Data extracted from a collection
____________
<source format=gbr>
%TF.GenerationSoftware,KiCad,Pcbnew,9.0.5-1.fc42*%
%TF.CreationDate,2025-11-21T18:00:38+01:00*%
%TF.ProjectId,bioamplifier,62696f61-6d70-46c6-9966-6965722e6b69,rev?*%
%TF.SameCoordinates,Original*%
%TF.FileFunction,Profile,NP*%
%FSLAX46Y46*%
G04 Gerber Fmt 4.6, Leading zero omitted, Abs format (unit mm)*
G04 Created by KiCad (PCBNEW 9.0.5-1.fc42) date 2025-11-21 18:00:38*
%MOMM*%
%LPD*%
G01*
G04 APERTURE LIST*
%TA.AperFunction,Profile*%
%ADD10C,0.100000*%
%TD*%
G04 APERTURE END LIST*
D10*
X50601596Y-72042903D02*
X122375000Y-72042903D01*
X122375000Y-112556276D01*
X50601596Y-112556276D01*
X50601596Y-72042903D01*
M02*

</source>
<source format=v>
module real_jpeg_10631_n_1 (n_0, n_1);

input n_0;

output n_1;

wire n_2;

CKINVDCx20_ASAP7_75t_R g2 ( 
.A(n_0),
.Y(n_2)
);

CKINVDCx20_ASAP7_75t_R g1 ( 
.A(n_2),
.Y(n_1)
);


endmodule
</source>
____________
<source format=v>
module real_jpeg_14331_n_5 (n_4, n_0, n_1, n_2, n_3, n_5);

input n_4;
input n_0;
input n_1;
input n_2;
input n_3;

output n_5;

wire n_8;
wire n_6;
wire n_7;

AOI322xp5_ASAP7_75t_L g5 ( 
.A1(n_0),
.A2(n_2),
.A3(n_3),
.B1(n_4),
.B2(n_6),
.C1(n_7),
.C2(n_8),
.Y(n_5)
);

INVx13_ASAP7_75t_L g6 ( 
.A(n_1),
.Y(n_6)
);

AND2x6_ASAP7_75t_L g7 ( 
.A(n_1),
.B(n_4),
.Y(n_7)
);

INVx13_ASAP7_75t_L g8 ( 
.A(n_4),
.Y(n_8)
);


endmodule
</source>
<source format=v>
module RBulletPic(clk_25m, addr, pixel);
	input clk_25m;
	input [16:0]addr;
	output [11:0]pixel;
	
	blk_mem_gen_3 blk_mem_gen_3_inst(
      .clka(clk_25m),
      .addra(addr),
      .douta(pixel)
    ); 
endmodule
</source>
____________
[WORK TASK] Search the records above for the string "LIST". Report each line that has it.

[TASK OUTPUT]
G04 APERTURE LIST*
G04 APERTURE END LIST*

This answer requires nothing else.